Using the chain rule to guess the derivative of $\frac{1}{x}$

Question

So I learned that you can use the product rule to guess what the derivative of $\frac{1}{x}$ should be, you just use the fact that $(\frac{1}{x}\cdot x) = 1$ and differentiate both sides and solve for $(\frac{1}{x})'$. My teacher said that there is a similar trick for guessing the derivative of $(\frac{1}{x})$ using the chain rule, I tried using the fact that $\frac{1}{x}\circ\frac{1}{x}= x$ but I am stuck.

Answer 1

This works, but I'm not sure if it is allowed. Depends on whether you know the derivative of $\log$.

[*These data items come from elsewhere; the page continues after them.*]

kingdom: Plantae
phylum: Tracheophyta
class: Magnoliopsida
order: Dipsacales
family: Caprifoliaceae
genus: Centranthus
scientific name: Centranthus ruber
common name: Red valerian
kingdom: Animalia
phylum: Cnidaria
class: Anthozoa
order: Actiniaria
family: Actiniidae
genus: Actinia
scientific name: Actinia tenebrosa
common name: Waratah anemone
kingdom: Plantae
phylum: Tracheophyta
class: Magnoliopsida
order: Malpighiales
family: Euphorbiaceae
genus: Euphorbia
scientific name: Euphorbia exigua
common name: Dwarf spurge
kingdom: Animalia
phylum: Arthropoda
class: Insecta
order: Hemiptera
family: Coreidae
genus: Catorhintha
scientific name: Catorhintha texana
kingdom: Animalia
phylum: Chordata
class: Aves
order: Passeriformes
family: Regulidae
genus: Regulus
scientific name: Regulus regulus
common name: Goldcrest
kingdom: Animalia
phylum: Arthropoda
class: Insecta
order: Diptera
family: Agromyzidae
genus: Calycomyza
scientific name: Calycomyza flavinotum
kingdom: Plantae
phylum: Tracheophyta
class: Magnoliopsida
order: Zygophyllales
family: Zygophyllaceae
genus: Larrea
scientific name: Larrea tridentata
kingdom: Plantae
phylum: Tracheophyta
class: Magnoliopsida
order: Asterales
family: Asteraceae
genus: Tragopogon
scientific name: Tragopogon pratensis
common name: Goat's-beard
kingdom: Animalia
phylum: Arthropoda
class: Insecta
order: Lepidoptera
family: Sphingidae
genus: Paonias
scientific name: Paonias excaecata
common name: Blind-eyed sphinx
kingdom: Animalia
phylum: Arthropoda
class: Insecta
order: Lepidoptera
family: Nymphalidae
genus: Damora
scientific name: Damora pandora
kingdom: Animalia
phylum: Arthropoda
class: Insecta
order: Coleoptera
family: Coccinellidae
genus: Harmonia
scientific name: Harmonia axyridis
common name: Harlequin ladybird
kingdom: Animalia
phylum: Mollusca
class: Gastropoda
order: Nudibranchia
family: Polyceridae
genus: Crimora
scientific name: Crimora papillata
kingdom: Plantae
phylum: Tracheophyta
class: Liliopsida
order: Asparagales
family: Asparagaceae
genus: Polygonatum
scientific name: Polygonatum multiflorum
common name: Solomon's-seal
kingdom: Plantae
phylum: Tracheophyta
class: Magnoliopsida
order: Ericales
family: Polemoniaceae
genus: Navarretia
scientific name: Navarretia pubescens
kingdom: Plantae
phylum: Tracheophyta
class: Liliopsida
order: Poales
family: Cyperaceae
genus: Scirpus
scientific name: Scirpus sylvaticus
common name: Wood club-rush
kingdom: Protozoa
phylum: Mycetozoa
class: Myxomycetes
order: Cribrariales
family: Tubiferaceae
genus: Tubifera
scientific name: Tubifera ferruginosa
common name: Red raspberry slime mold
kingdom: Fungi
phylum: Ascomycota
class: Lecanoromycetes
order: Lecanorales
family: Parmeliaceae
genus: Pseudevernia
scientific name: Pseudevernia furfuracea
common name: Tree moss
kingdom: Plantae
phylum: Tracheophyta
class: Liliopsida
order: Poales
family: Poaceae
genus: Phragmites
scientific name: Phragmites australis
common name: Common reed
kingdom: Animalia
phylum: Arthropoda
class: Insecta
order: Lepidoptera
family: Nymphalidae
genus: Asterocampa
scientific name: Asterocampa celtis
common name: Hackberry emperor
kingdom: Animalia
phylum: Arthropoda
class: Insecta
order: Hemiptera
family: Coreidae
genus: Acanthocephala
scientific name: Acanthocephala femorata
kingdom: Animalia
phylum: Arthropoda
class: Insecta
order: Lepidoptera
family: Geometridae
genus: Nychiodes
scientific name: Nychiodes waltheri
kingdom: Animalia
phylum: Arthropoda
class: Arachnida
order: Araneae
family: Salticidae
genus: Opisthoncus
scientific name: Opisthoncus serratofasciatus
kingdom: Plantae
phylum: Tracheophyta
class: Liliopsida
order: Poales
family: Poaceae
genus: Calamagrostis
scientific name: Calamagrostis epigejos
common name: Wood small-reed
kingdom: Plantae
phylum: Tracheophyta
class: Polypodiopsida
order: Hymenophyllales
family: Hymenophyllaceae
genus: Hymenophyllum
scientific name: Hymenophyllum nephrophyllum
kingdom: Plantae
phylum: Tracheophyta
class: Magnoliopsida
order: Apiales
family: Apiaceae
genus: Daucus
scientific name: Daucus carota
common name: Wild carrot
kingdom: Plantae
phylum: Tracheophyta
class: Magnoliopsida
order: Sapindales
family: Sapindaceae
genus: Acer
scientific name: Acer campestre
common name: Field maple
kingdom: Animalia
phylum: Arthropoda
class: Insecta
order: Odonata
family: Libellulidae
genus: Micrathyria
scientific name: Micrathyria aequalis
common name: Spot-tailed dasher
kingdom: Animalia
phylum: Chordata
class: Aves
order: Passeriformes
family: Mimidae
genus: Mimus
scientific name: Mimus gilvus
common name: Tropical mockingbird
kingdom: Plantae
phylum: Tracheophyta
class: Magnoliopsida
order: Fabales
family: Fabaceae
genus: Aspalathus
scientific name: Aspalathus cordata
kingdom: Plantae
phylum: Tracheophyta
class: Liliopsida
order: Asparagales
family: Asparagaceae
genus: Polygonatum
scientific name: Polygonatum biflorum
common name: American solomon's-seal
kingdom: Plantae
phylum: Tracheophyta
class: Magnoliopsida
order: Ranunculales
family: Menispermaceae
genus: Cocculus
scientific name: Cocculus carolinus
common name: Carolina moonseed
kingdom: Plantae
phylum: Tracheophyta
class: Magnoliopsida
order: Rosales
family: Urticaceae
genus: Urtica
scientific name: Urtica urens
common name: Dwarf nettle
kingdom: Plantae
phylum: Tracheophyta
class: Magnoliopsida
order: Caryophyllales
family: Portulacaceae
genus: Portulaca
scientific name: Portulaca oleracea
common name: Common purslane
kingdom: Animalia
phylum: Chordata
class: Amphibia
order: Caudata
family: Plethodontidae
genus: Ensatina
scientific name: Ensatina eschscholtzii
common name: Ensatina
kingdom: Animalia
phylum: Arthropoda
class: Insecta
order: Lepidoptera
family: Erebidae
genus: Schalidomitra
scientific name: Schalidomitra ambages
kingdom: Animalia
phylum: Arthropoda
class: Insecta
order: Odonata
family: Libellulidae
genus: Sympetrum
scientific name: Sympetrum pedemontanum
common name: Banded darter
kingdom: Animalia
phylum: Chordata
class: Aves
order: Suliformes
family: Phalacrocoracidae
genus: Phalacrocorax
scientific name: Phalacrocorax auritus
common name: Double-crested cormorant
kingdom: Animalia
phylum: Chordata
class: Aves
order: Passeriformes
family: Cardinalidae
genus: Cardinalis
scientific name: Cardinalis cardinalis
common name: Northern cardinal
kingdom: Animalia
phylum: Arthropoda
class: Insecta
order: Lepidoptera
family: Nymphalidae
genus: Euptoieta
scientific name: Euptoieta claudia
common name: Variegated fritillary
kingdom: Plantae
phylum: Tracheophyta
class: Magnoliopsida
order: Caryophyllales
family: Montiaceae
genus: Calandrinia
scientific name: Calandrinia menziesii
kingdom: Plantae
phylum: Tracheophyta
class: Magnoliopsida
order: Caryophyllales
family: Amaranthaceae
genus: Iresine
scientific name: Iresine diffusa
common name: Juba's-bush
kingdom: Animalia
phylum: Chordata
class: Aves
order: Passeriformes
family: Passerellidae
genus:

For any positive real number $x$, set $f(x)=\dfrac 1 x, g(x)=\log(x)$ and $h(x)=-\log(x)$. Note that $g\circ f=h$ and

$$ \begin{align} (g\circ f)(x) = h(x) &\implies g'(f(x))f'(x)=h'(x)\\ &\implies f'(x) = h'(x)/g'(f(x))\\ &\implies f'(x)=-\log'(x)/\log'\left(1/x\right)\\ &\implies f'(x) = -\dfrac{\frac{1}{x}}{\frac{1}{1/x}}\\ &\implies f'(x) = -\dfrac{1}{x^2} \end{align} $$

The crucial point here is that $g'=f^{-1}$. Not unlike what I did here.

Answer 2

$$f(x)=\frac1x$$ $$\log \circ \,\,f=-\log x$$ $$(\log \circ \,\,f)’=(-\log x)’$$ $$f’\frac 1f=-\frac1x$$ $$f’=-\frac fx=-\frac 1{x^2}$$